For nearly 200 days Prescott Demas was the mainstay of the Justice for our Stolen Children camp in Wascana Park. Now, he’s raising his new daughter to be a member of the community that has continued since the camp was decommissioned.
"Just full of gratitude,” Demas said. “I mean I love her, every minute.”
Tema ‘Oskana’ Demas was born to Demas and his partner Shannon Corkery, a former supporter of the camp. Community members say Tema is a symbol of hope, and reminds them why the camp was important.
The couple lives with Richelle Dubois, mother of Haven Dubois, and another camp founder.

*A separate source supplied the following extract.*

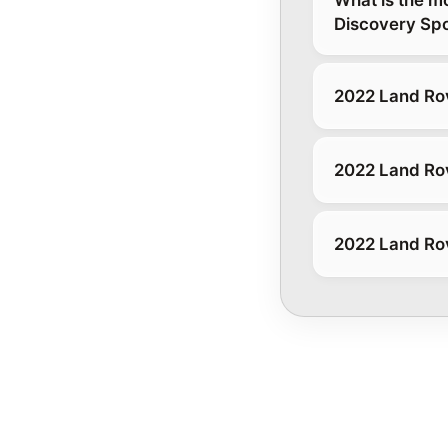
Discovery Spo
2022 Land Rov
2022 Land Rov
2022 Land Rov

“I was hoping the tipi would bring some calm to our neighbourhood,” Dubois said. “Also a place to drop in, say your prayers or just talk. A place for people to be comfortable.”
The former members of the protest camp say that they hope the tipi will provide needed support to the community, and are also offering advice to families navigating the system.
Those involved in the camp have stayed close since they were ordered to leave the park on Sept. 11 last year.
“We have a lot of addictions at night here and a lot of gun play and that,” Soolee Papequash, former protest camp member said. “So I was hoping that the tipi would bring some calmness to our neighborhood."
Papequash has erected a tipi in the neighbourhood as well, with hope of providing support to those who need it.
With files from CTV Regina's Creeson Agecoutay.